EXERCISE: A stretch of the entries below is to be set down exactly, running from the line with "left shoulder: (1350, 937, -8)" through the line with "left elbow: (1366, 1118, -13)", both included, and no other line.
EXERCISE DATA below:
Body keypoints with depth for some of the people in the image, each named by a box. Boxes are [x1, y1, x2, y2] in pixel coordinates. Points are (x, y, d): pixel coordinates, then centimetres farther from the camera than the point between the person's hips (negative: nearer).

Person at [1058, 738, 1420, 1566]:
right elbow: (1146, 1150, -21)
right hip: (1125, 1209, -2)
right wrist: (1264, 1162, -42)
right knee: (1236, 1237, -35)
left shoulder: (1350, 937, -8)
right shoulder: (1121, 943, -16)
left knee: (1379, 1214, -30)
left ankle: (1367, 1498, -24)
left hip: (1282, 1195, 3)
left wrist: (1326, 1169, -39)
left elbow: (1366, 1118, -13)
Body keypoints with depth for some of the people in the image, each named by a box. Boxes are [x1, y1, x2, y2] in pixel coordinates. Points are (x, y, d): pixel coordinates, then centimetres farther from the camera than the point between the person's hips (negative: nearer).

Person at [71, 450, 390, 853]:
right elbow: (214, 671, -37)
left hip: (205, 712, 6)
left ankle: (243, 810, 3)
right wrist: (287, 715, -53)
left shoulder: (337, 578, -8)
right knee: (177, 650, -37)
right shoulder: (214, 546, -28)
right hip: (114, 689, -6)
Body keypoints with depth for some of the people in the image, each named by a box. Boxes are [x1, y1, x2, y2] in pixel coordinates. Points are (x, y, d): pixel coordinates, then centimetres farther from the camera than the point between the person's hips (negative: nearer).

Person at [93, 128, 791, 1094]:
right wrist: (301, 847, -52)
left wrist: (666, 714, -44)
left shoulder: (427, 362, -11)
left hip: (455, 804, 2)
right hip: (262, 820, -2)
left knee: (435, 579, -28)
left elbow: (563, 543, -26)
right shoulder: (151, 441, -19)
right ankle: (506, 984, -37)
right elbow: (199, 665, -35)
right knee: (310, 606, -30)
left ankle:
End of EXERCISE DATA.
TASK ANSWER:
left shoulder: (1350, 937, -8)
right shoulder: (1121, 943, -16)
left knee: (1379, 1214, -30)
left ankle: (1367, 1498, -24)
left hip: (1282, 1195, 3)
left wrist: (1326, 1169, -39)
left elbow: (1366, 1118, -13)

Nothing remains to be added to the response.